■ **Dataset extract**
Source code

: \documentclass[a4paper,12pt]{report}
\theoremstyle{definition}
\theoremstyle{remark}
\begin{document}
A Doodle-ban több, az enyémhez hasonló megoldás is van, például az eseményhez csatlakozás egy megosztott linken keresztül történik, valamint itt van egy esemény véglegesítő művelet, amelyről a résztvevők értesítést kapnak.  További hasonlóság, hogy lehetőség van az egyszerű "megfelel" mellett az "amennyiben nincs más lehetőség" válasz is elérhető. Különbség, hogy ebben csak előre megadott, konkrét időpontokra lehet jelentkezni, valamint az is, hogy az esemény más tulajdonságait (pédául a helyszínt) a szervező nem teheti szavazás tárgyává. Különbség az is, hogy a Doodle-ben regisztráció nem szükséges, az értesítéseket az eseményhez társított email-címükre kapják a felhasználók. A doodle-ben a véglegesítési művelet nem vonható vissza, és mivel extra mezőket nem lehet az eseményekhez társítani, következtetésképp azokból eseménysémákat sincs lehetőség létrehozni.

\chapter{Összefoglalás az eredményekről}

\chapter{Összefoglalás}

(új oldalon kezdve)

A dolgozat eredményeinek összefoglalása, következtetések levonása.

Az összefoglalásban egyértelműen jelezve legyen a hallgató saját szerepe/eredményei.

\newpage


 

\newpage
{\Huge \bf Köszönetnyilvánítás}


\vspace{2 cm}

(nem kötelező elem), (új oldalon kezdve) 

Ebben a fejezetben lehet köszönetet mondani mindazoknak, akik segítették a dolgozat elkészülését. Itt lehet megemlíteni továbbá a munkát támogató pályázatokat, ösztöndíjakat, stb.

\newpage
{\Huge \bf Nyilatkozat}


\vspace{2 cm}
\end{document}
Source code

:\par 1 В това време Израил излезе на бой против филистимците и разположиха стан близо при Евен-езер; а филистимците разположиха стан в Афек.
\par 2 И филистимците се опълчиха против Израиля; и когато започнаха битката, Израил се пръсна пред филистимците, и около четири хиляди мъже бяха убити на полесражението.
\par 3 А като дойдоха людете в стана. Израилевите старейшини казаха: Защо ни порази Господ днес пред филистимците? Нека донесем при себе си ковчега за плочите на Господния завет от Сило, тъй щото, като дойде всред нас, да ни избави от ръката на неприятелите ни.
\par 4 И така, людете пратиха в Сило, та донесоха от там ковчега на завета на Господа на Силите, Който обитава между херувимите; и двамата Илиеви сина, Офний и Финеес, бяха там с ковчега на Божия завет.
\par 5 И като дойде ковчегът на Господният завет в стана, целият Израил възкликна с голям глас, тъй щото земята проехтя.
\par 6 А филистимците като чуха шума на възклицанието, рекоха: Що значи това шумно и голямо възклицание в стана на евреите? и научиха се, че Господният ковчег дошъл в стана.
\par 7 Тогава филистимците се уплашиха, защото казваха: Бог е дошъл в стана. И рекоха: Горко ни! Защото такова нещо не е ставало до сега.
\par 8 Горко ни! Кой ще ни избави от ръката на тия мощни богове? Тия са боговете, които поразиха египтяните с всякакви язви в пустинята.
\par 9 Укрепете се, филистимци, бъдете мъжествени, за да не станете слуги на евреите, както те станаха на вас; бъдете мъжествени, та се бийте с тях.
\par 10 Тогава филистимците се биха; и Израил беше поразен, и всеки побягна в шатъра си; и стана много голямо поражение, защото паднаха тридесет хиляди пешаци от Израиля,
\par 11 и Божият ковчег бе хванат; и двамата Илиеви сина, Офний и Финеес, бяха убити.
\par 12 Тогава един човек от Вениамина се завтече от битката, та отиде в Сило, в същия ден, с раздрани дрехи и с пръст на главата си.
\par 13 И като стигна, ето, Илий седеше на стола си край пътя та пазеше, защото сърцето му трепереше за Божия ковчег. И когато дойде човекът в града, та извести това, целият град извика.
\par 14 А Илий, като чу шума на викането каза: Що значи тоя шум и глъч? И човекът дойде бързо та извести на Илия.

■ **Directive**
Copy out every line from the material above where the string "chapter" turns up.

■ **Written solution**
\chapter{Összefoglalás az eredményekről}
\chapter{Összefoglalás}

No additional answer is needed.